Exercise directions » Copy out the data below, replacing each "chart" with "graph" and leaving everything else as it is.

[[ The input open ]]

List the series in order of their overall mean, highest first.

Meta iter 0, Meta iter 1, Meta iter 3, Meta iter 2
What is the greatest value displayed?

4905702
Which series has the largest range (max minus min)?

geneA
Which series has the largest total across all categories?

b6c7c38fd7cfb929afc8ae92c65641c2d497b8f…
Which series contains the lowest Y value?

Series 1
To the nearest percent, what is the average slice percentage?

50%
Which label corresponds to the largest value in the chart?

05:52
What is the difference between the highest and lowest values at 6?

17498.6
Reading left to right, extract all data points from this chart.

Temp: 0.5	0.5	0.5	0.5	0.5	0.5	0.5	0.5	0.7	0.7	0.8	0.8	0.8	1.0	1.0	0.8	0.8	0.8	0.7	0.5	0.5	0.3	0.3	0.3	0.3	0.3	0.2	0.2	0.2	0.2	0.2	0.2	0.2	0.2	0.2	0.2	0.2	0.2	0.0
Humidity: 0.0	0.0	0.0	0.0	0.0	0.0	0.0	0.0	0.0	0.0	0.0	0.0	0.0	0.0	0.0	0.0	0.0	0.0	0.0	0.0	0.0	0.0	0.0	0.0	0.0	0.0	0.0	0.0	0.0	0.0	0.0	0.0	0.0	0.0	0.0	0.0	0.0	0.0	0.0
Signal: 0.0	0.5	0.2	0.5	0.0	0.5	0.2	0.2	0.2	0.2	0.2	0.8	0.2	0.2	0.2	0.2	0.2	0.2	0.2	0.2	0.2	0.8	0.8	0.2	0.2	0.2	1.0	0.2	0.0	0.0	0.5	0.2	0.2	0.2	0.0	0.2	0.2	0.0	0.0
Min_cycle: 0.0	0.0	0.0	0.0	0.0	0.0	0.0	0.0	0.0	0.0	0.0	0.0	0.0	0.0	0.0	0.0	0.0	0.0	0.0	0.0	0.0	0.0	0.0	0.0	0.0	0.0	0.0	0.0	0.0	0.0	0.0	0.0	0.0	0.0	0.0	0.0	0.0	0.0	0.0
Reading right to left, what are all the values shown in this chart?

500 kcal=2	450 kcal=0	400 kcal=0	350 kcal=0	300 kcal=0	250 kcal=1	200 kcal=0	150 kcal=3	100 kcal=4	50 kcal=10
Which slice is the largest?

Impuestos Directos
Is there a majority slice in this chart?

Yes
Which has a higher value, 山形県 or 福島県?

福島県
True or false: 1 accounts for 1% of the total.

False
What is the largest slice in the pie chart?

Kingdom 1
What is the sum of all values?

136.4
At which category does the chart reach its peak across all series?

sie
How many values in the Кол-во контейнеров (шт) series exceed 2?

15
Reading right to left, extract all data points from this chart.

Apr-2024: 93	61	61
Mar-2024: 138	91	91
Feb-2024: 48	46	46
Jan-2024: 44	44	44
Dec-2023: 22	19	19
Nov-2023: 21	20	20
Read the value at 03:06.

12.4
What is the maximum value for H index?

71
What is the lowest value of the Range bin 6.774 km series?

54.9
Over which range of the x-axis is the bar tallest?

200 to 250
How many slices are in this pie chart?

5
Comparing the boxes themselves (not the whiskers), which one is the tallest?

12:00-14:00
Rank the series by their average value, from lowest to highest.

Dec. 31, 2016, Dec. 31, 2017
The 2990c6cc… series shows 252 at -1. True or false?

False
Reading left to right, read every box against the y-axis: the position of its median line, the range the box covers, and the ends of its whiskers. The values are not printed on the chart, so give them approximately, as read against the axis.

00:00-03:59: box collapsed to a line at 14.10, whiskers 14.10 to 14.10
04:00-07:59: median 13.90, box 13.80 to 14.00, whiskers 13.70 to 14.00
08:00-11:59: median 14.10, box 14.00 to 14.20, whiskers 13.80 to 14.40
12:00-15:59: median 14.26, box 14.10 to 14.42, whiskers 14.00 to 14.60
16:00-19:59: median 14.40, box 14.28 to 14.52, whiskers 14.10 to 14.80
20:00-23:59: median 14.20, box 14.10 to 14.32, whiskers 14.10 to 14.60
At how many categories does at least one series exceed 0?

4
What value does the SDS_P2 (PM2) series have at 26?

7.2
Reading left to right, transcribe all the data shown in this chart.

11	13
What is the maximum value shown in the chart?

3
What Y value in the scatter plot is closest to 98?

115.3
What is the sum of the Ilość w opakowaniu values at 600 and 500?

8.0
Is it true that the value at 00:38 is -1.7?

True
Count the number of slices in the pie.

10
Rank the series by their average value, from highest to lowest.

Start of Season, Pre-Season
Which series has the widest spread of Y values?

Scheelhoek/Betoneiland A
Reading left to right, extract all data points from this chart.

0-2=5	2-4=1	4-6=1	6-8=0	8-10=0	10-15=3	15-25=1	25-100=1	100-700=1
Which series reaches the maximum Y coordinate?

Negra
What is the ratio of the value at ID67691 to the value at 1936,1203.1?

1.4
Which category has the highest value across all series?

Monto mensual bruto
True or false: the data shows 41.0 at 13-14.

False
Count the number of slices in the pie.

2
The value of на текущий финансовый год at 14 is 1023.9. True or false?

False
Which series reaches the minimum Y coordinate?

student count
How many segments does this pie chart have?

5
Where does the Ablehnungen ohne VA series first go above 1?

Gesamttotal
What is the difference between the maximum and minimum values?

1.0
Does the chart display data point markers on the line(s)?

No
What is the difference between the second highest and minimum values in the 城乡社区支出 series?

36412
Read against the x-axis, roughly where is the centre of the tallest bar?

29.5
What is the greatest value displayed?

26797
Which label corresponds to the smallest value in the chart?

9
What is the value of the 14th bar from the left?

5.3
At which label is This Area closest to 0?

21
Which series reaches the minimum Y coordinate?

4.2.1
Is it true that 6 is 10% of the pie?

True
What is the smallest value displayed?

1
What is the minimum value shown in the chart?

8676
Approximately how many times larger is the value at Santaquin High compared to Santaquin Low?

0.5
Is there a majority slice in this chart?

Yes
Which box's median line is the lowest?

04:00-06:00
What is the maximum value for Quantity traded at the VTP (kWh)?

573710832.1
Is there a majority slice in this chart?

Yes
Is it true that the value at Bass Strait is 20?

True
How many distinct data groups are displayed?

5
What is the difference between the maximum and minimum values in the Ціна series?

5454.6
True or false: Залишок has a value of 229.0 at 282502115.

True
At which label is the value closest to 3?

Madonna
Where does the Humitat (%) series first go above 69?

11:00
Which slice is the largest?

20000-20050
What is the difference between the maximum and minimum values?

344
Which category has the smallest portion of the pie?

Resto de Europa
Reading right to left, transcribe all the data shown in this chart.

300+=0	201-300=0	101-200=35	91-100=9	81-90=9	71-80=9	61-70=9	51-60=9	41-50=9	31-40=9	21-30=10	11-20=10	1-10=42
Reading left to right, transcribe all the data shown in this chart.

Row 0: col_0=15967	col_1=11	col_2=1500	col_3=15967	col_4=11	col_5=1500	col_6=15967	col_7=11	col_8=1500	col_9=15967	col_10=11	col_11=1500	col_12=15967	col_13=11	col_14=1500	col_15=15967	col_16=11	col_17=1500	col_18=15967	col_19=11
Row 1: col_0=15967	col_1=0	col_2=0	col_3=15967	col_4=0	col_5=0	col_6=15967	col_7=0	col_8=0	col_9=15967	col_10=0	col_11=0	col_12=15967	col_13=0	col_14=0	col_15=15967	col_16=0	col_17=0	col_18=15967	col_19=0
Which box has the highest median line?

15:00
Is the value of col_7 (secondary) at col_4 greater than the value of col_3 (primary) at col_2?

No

[[ The input closed ]]

Exercise solution »
List the series in order of their overall mean, highest first.

Meta iter 0, Meta iter 1, Meta iter 3, Meta iter 2
What is the greatest value displayed?

4905702
Which series has the largest range (max minus min)?

geneA
Which series has the largest total across all categories?

b6c7c38fd7cfb929afc8ae92c65641c2d497b8f…
Which series contains the lowest Y value?

Series 1
To the nearest percent, what is the average slice percentage?

50%
Which label corresponds to the largest value in the graph?

05:52
What is the difference between the highest and lowest values at 6?

17498.6
Reading left to right, extract all data points from this graph.

Temp: 0.5	0.5	0.5	0.5	0.5	0.5	0.5	0.5	0.7	0.7	0.8	0.8	0.8	1.0	1.0	0.8	0.8	0.8	0.7	0.5	0.5	0.3	0.3	0.3	0.3	0.3	0.2	0.2	0.2	0.2	0.2	0.2	0.2	0.2	0.2	0.2	0.2	0.2	0.0
Humidity: 0.0	0.0	0.0	0.0	0.0	0.0	0.0	0.0	0.0	0.0	0.0	0.0	0.0	0.0	0.0	0.0	0.0	0.0	0.0	0.0	0.0	0.0	0.0	0.0	0.0	0.0	0.0	0.0	0.0	0.0	0.0	0.0	0.0	0.0	0.0	0.0	0.0	0.0	0.0
Signal: 0.0	0.5	0.2	0.5	0.0	0.5	0.2	0.2	0.2	0.2	0.2	0.8	0.2	0.2	0.2	0.2	0.2	0.2	0.2	0.2	0.2	0.8	0.8	0.2	0.2	0.2	1.0	0.2	0.0	0.0	0.5	0.2	0.2	0.2	0.0	0.2	0.2	0.0	0.0
Min_cycle: 0.0	0.0	0.0	0.0	0.0	0.0	0.0	0.0	0.0	0.0	0.0	0.0	0.0	0.0	0.0	0.0	0.0	0.0	0.0	0.0	0.0	0.0	0.0	0.0	0.0	0.0	0.0	0.0	0.0	0.0	0.0	0.0	0.0	0.0	0.0	0.0	0.0	0.0	0.0
Reading right to left, what are all the values shown in this graph?

500 kcal=2	450 kcal=0	400 kcal=0	350 kcal=0	300 kcal=0	250 kcal=1	200 kcal=0	150 kcal=3	100 kcal=4	50 kcal=10
Which slice is the largest?

Impuestos Directos
Is there a majority slice in this graph?

Yes
Which has a higher value, 山形県 or 福島県?

福島県
True or false: 1 accounts for 1% of the total.

False
What is the largest slice in the pie graph?

Kingdom 1
What is the sum of all values?

136.4
At which category does the graph reach its peak across all series?

sie
How many values in the Кол-во контейнеров (шт) series exceed 2?

15
Reading right to left, extract all data points from this graph.

Apr-2024: 93	61	61
Mar-2024: 138	91	91
Feb-2024: 48	46	46
Jan-2024: 44	44	44
Dec-2023: 22	19	19
Nov-2023: 21	20	20
Read the value at 03:06.

12.4
What is the maximum value for H index?

71
What is the lowest value of the Range bin 6.774 km series?

54.9
Over which range of the x-axis is the bar tallest?

200 to 250
How many slices are in this pie graph?

5
Comparing the boxes themselves (not the whiskers), which one is the tallest?

12:00-14:00
Rank the series by their average value, from lowest to highest.

Dec. 31, 2016, Dec. 31, 2017
The 2990c6cc… series shows 252 at -1. True or false?

False
Reading left to right, read every box against the y-axis: the position of its median line, the range the box covers, and the ends of its whiskers. The values are not printed on the graph, so give them approximately, as read against the axis.

00:00-03:59: box collapsed to a line at 14.10, whiskers 14.10 to 14.10
04:00-07:59: median 13.90, box 13.80 to 14.00, whiskers 13.70 to 14.00
08:00-11:59: median 14.10, box 14.00 to 14.20, whiskers 13.80 to 14.40
12:00-15:59: median 14.26, box 14.10 to 14.42, whiskers 14.00 to 14.60
16:00-19:59: median 14.40, box 14.28 to 14.52, whiskers 14.10 to 14.80
20:00-23:59: median 14.20, box 14.10 to 14.32, whiskers 14.10 to 14.60
At how many categories does at least one series exceed 0?

4
What value does the SDS_P2 (PM2) series have at 26?

7.2
Reading left to right, transcribe all the data shown in this graph.

11	13
What is the maximum value shown in the graph?

3
What Y value in the scatter plot is closest to 98?

115.3
What is the sum of the Ilość w opakowaniu values at 600 and 500?

8.0
Is it true that the value at 00:38 is -1.7?

True
Count the number of slices in the pie.

10
Rank the series by their average value, from highest to lowest.

Start of Season, Pre-Season
Which series has the widest spread of Y values?

Scheelhoek/Betoneiland A
Reading left to right, extract all data points from this graph.

0-2=5	2-4=1	4-6=1	6-8=0	8-10=0	10-15=3	15-25=1	25-100=1	100-700=1
Which series reaches the maximum Y coordinate?

Negra
What is the ratio of the value at ID67691 to the value at 1936,1203.1?

1.4
Which category has the highest value across all series?

Monto mensual bruto
True or false: the data shows 41.0 at 13-14.

False
Count the number of slices in the pie.

2
The value of на текущий финансовый год at 14 is 1023.9. True or false?

False
Which series reaches the minimum Y coordinate?

student count
How many segments does this pie graph have?

5
Where does the Ablehnungen ohne VA series first go above 1?

Gesamttotal
What is the difference between the maximum and minimum values?

1.0
Does the graph display data point markers on the line(s)?

No
What is the difference between the second highest and minimum values in the 城乡社区支出 series?

36412
Read against the x-axis, roughly where is the centre of the tallest bar?

29.5
What is the greatest value displayed?

26797
Which label corresponds to the smallest value in the graph?

9
What is the value of the 14th bar from the left?

5.3
At which label is This Area closest to 0?

21
Which series reaches the minimum Y coordinate?

4.2.1
Is it true that 6 is 10% of the pie?

True
What is the smallest value displayed?

1
What is the minimum value shown in the graph?

8676
Approximately how many times larger is the value at Santaquin High compared to Santaquin Low?

0.5
Is there a majority slice in this graph?

Yes
Which box's median line is the lowest?

04:00-06:00
What is the maximum value for Quantity traded at the VTP (kWh)?

573710832.1
Is there a majority slice in this graph?

Yes
Is it true that the value at Bass Strait is 20?

True
How many distinct data groups are displayed?

5
What is the difference between the maximum and minimum values in the Ціна series?

5454.6
True or false: Залишок has a value of 229.0 at 282502115.

True
At which label is the value closest to 3?

Madonna
Where does the Humitat (%) series first go above 69?

11:00
Which slice is the largest?

20000-20050
What is the difference between the maximum and minimum values?

344
Which category has the smallest portion of the pie?

Resto de Europa
Reading right to left, transcribe all the data shown in this graph.

300+=0	201-300=0	101-200=35	91-100=9	81-90=9	71-80=9	61-70=9	51-60=9	41-50=9	31-40=9	21-30=10	11-20=10	1-10=42
Reading left to right, transcribe all the data shown in this graph.

Row 0: col_0=15967	col_1=11	col_2=1500	col_3=15967	col_4=11	col_5=1500	col_6=15967	col_7=11	col_8=1500	col_9=15967	col_10=11	col_11=1500	col_12=15967	col_13=11	col_14=1500	col_15=15967	col_16=11	col_17=1500	col_18=15967	col_19=11
Row 1: col_0=15967	col_1=0	col_2=0	col_3=15967	col_4=0	col_5=0	col_6=15967	col_7=0	col_8=0	col_9=15967	col_10=0	col_11=0	col_12=15967	col_13=0	col_14=0	col_15=15967	col_16=0	col_17=0	col_18=15967	col_19=0
Which box has the highest median line?

15:00
Is the value of col_7 (secondary) at col_4 greater than the value of col_3 (primary) at col_2?

No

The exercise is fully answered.